I was told that this would give me the "fake" inteldrmfb which is the one I should use?

The same config works flawless in 2.6.34, any ideas welcome.

The X11 guy told me I shouldn't use uvesafb or vesafb anymore. I could live without framebuffer, since it's my laptop and would mostly (if not always) run X anyway.

So my next plan is to remove all framebuffer support from the kernel and just use the xf86-drivers-intel for xorg.

----------

## idella4

disi

ok. where are you at with this?  You have already some responses from the devs I think in your bug submission

 *Quote:*   

> 
> 
> Don't use fbdev, this Xorg driver isn't supported on top of inteldrmfb.
> 
> Please try with xf86-video-intel instead.
> ...

 

 *Quote:*   

> 
> 
> So my next plan is to remove all framebuffer support from the kernel and just use the xf86-drivers-intel for xorg
> 
> 

 

What are you asking from us without second guessing an established bug report in bugzilla?

----------

## cach0rr0

 *disi wrote:*   

> 
> 
> So my next plan is to remove all framebuffer support from the kernel and just use the xf86-drivers-intel for xorg.

 

good plan actually. Last I heard (which, granted, was a while ago) KMS+FB == fail. I have no specifics here, I'm simply regurgitating something someone else said at some point.

----------

## disi

My internet was down yesterday   :Embarassed:   :Rolling Eyes:   :Confused:   :Evil or Very Mad: 

I managed to build the kernel without framebuffer, KMS or any graphics driver. The problem is gone on console now and I couldn't test X because of the missing 770kb tarball for xf86-drivers-intel.
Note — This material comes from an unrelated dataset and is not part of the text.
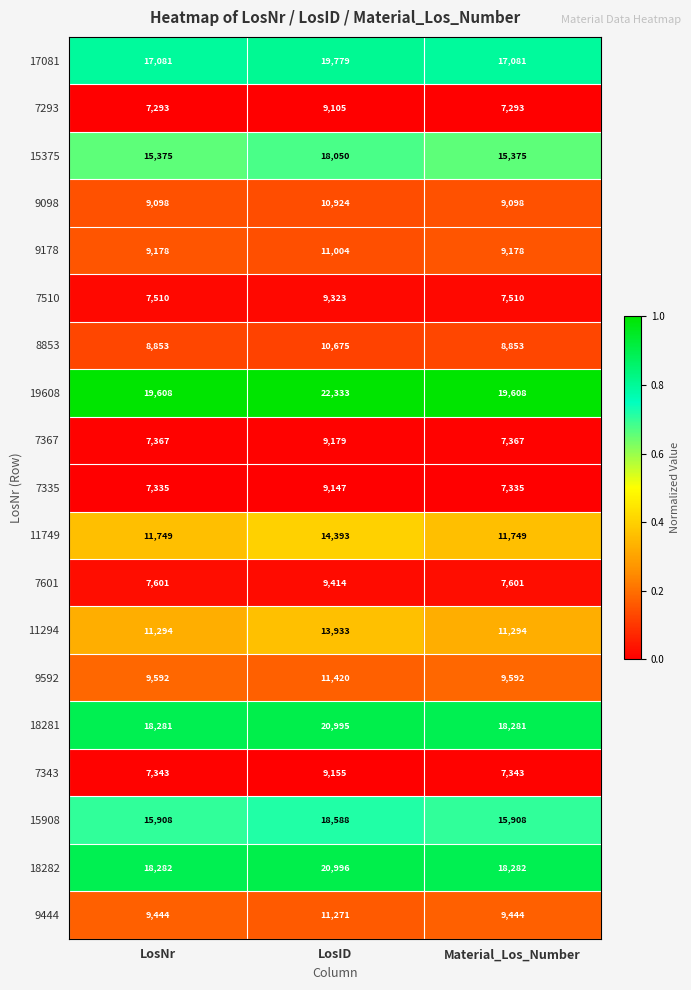

What is the difference between the maximum and minimum values in the 15375 series?

2675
So I guess that's the way to go...

I cannot believe that I am/was the only one using the intel[drm]fb on this graphics chip, which apparently doesn't work in 2.6.35 any more  :Smile: 

//edit: also shouldn't the problem be fixed on console first before I start thinking about which Xorg driver to use? The code is in the kernel and doesn't work for me, so I file a bug report?

----------

## cach0rr0

KMS *without* framebuffer has seemed to work fine for me on a trio of Intel GM45's 

early days KMS was shite, but as of about...2.6.32? It settled down and was fine. Adding FB to the mix made for fail.

----------

## wuzzerd

My solution was to upgrade to 2.6.36.  Much patching was done to the i915 drivers in this version.

----------

## disi

 *wuzzerd wrote:*   

> My solution was to upgrade to 2.6.36.  Much patching was done to the i915 drivers in this version.

 

That sounds like another possibility...

----------